→ SHORT EXERCISE A
From the article on financing battery storage projects, retype the stretch from "Despite being the" through "projects coming online." word for word.

→ EXTRACT PROVIDED
— Begin —
In late 2024, Harold Patterson, CEO of renewables developer Patterson Enterprises, was looking to finance two standalone energy storage systems that his company was planning to install in eastern Virginia. Initially, the two 10 megawatt projects were supposed to be financed through the U.S. Department of Agriculture’s rural energy loan program, but President Trump’s win that November and his promise to walk back renewables investment prompted Patterson to look for other options.
“The bank [that specialized in USDA lending] that we were working with told us that they had over two gigawatts of projects that got dumped, and had to shut the project down,” Patterson told Latitude Media. So he instead turned to a connection with Climate First Bank, a community bank founded in 2021.
Climate First was immediately interested in the projects, which were well-aligned with its focus on financing climate solutions. But, according to Hana Freymiller, Climate First’s director of energy project finance, the bank had never financed standalone energy storage systems before — much less one relying on arbitrage, meaning buying electricity when prices are low and selling when they’re high, for a revenue stream. While increasingly popular for energy storage systems, arbitrage doesn’t immediately translate into the long-term contracts banks require for project finance, which for power projects usually come in the form of power purchase agreements.
“One of the big challenges with battery stand-alone is arbitrage,” Freymiller said. “Banks and other financial institutions aren’t yet as comfortable with financing projects that are going to buy low and sell high, particularly at this scale.”
So, in the ensuing weeks, Climate First and Patterson collaborated to ensure the projects met the specific criteria the bank needed to approve the financing: certainty in the revenue stream, and assurance that the projects would be operational even if they took years to go through the interconnection queue.
The work led to a $32 million, seven-year, construction-to-term loan for the two systems, which broke ground in April of last year and came online in late 2025. As of now, they’re waiting in the interconnection queue, even as they provide storage for a local modular data center.
Despite being the first standalone storage project for both Climate First and Patterson, which had up until then only developed storage paired with solar, the deal came together remarkably quickly, with less than one year in between a first contact between the firms and the projects coming online.
The structure exemplifies how developers and traditional lenders like community banks, which have historically refused to touch merchant storage, are finding novel ways to get deals done. Such creative financing is becoming essential as the market grapples with policy headwinds and a Trump administration leery of funding renewables, a situation that risks leaving mid-market projects such as Patterson’s one without funding.
— End —
→ SUPPLIED RECORDS
— Begin —
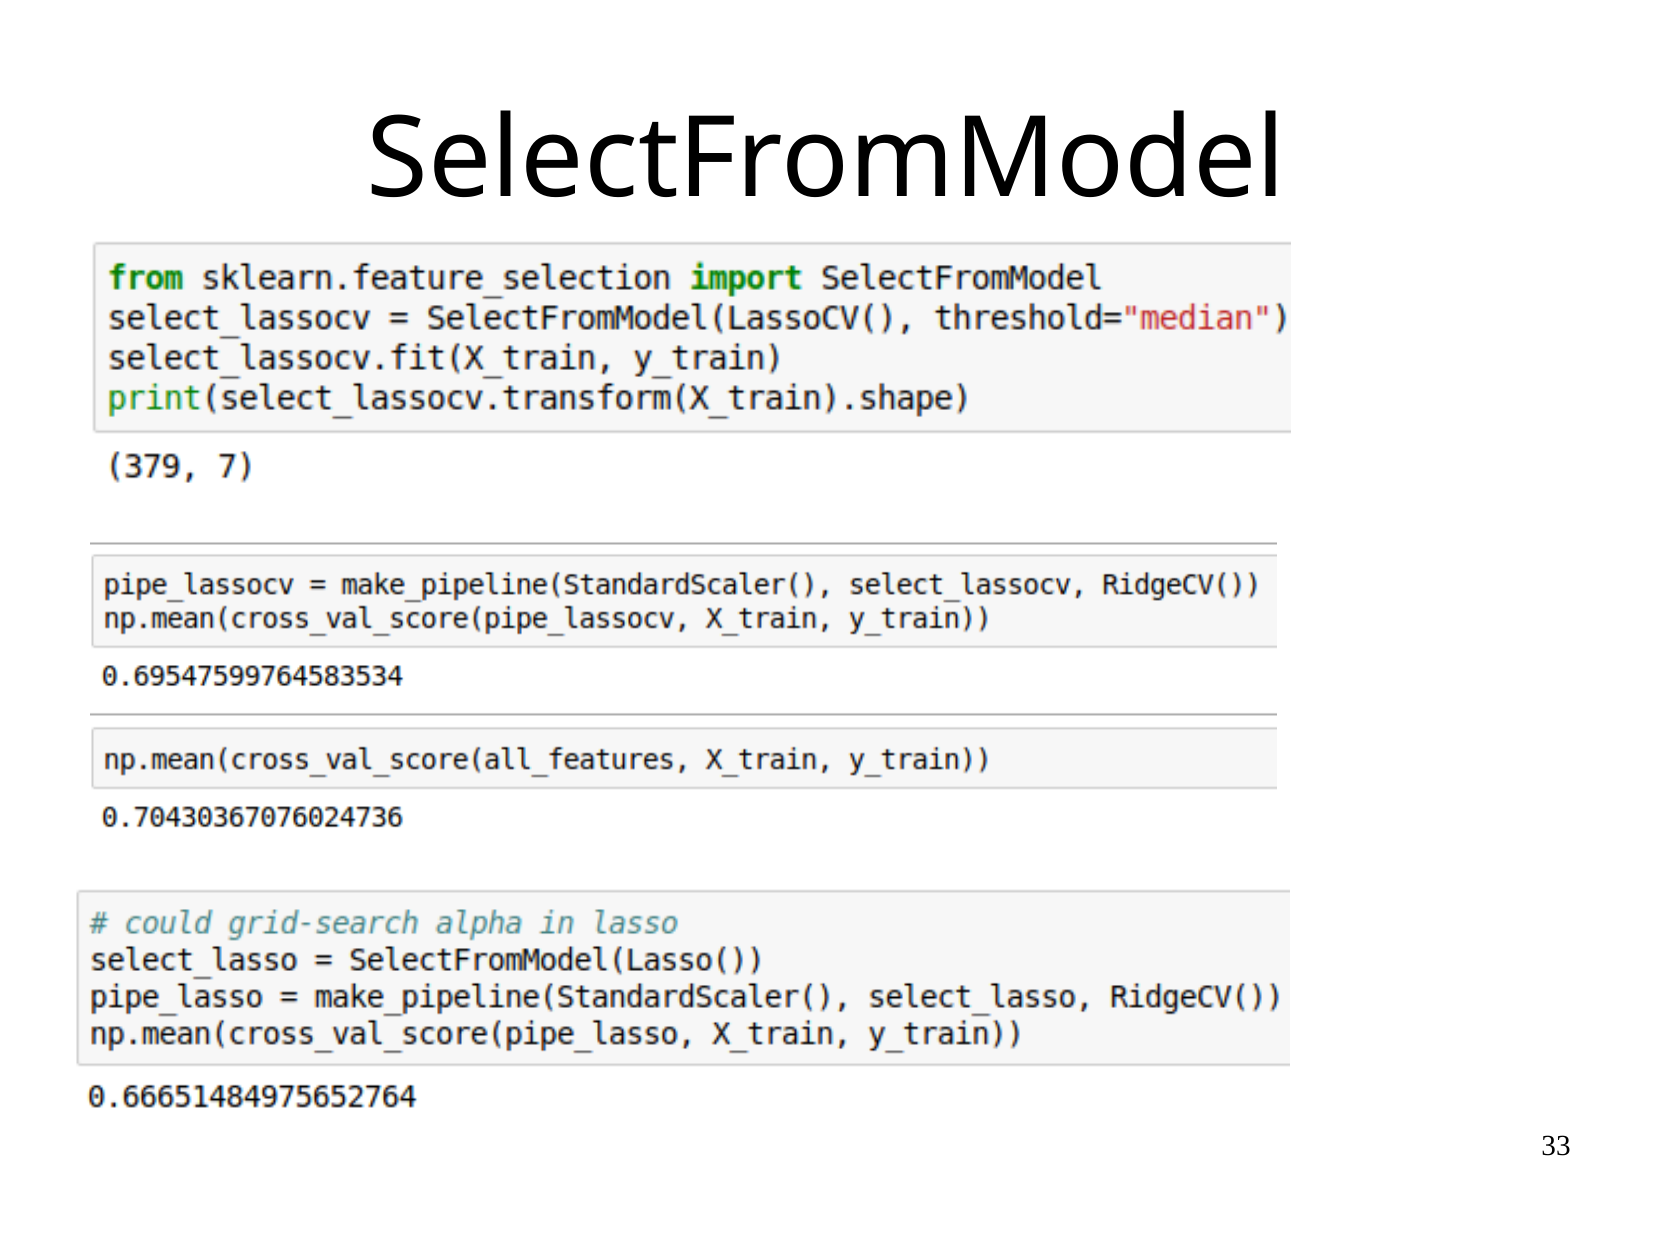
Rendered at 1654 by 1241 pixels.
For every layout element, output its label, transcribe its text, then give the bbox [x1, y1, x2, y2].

title SelectFromModel [82, 49, 1571, 257]
picture [82, 224, 1291, 490]
picture [75, 869, 1290, 1126]
picture [90, 539, 1277, 856]
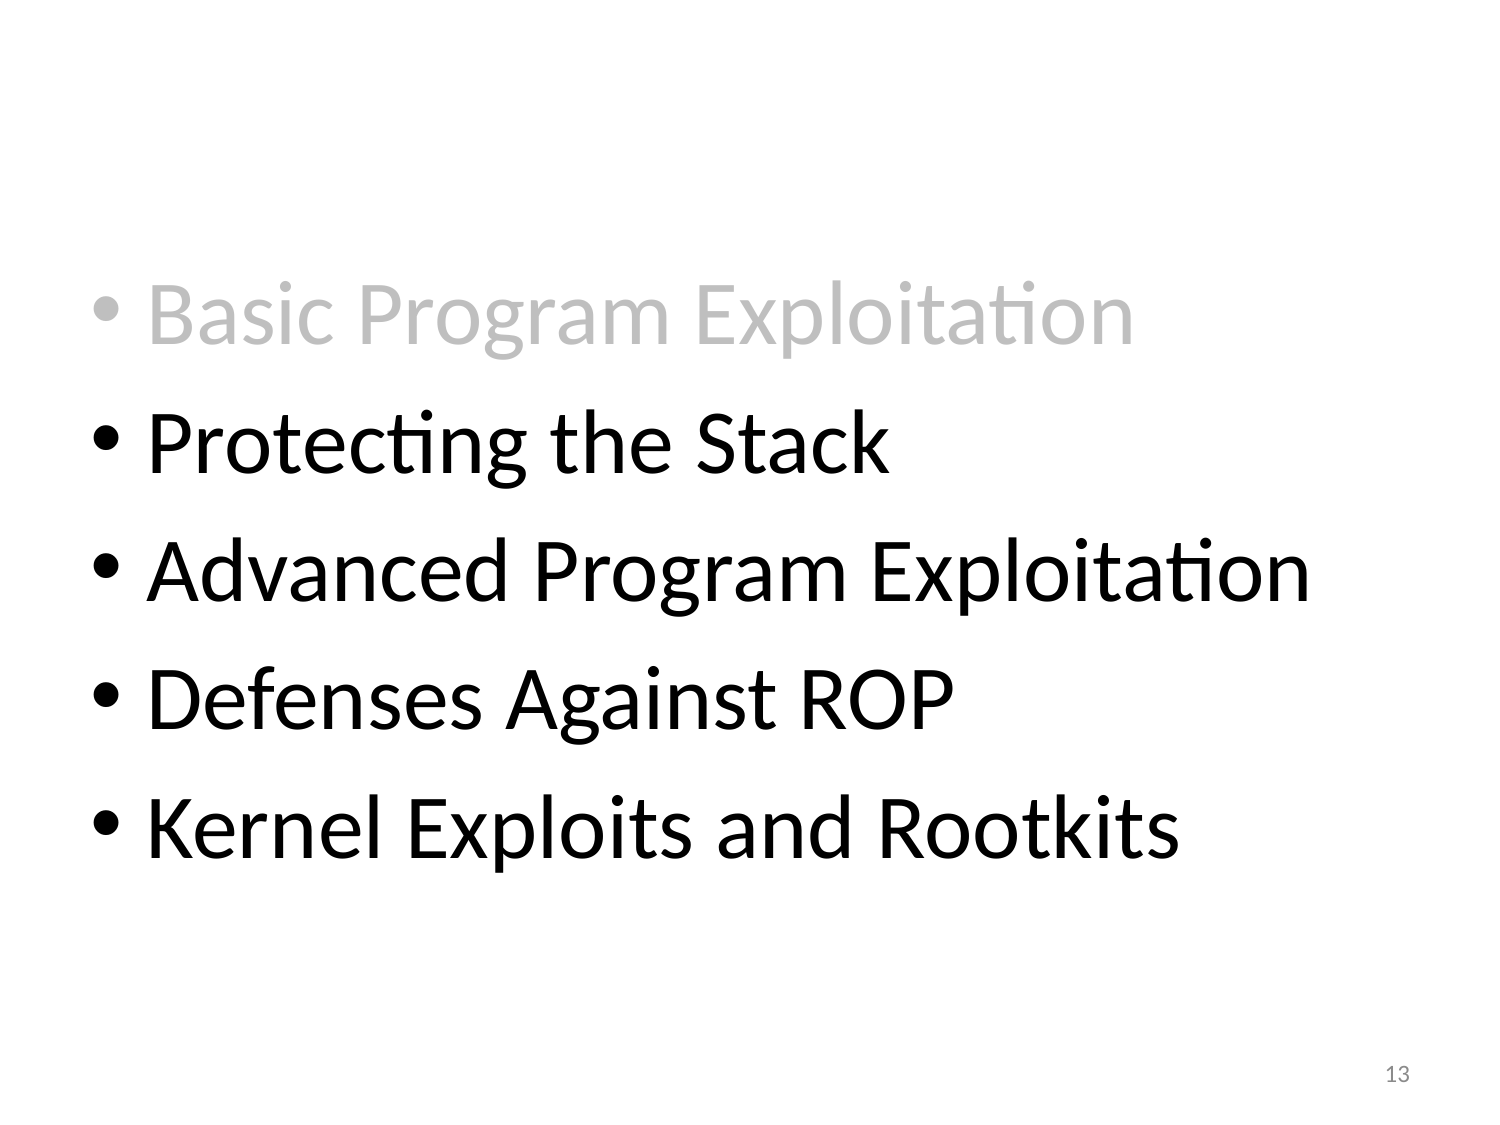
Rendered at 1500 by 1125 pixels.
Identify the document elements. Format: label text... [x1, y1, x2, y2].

slide_number <number> [1074, 1042, 1425, 1103]
list Basic Program Exploitation Protecting the Stack Advanced Program Exploitation Defenses Against ROP Kernel Exploits and Rootkits [75, 47, 1425, 1083]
— End —
→ SHORT EXERCISE B
Echo every line of the rows above verbatim, leaving the pictures out of your answer.

→ TASK OUTPUT A
Despite being the first standalone storage project for both Climate First and Patterson, which had up until then only developed storage paired with solar, the deal came together remarkably quickly, with less than one year in between a first contact between the firms and the projects coming online.

→ TASK OUTPUT B
Rendered at 1654 by 1241 pixels.
For every layout element, output its label, transcribe its text, then give the bbox [x1, y1, x2, y2].

title SelectFromModel [82, 49, 1571, 257]
picture [82, 224, 1291, 490]
picture [75, 869, 1290, 1126]
picture [90, 539, 1277, 856]
Rendered at 1500 by 1125 pixels.
Identify the document elements. Format: label text... [x1, y1, x2, y2].

slide_number <number> [1074, 1042, 1425, 1103]
list Basic Program Exploitation Protecting the Stack Advanced Program Exploitation Defenses Against ROP Kernel Exploits and Rootkits [75, 47, 1425, 1083]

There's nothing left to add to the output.